The first clones seem to be born from drawings made by the demiurge Javier Viver, and they are all women (“we all want to be women”, he says…), disturbing photographs of an army of “replicants” in an aseptic and painless world.
Aurelia Immortal is a complex and ambitious work, in the best sense. With scientific approaches and methods, it uses however the most primitive tool of art, the hand of the artist. It takes us from the most microscopic particle to the most distant star. From the most perfect and ethereal creature to the most terrifying artifact. Full of symbols, it brings together beauty and uncertainty, past, present and future, inside its golden box.
And it must also be said that book and exhibition make up the same work, the book citing the exhibition and the exhibition feeding off the book… The installation that we can see these days at the Museo Universidad de Navarra shows both the series of photographs and the book itself, or some magnificent sculptural pieces that reproduce it in large size, as well as a video. We hope that it can be seen in other places below.

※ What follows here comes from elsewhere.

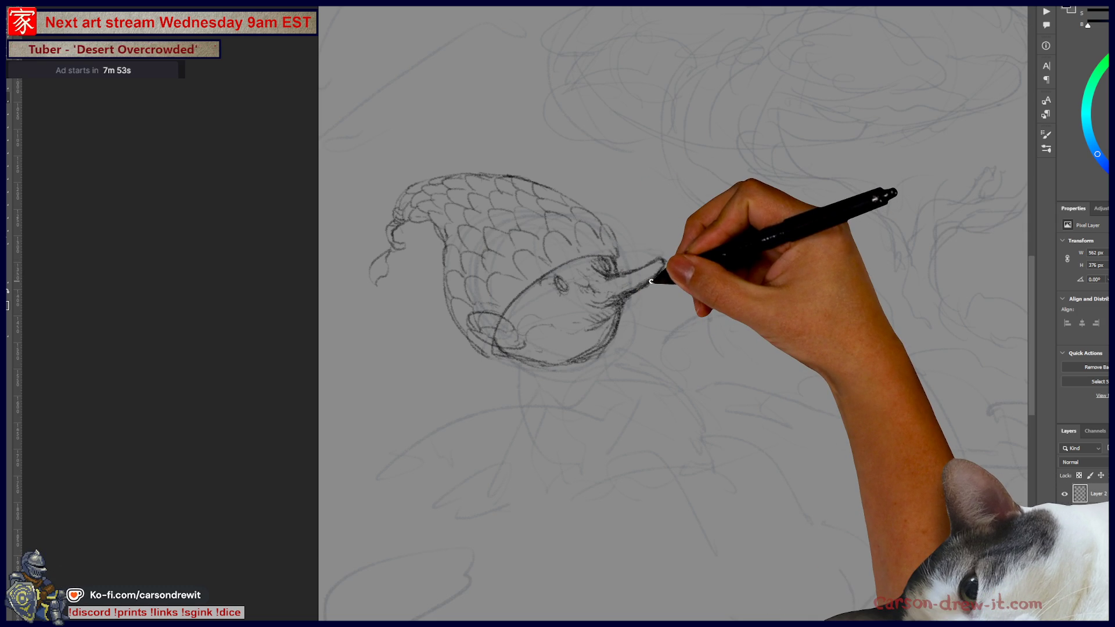
left_click_drag(604, 268, 596, 281)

Aurelia falls in love and shakes at the same time. Javier Viver , an artist of great culture and great concerns offers us a deep reflection and a wonderful journey. Something like a Jules Verne humanist, poet and philosopher.
But he himself reminds us, “he who tells stories is a storyteller”…
… “Heard melodies are sweet, but those unheard
Are sweeter; therefore, ye soft pipes, play on;
Not to the sensual ear, but, more endear’d,
Pipe to the spirit ditties of no tone:
Fair youth, beneath the trees, thou canst not leave
Thy song, nor ever can those trees be bare;
Bold Lover, never, never canst thou kiss,
Though winning near the goal – yet, do not grieve;
She cannot fade, though thou hast not thy bliss,
For ever wilt thou love, and she be fair!”…
John Keats. Ode on a Grecian urn.
Many thanks to Javier and the Museum of the University of Navarra.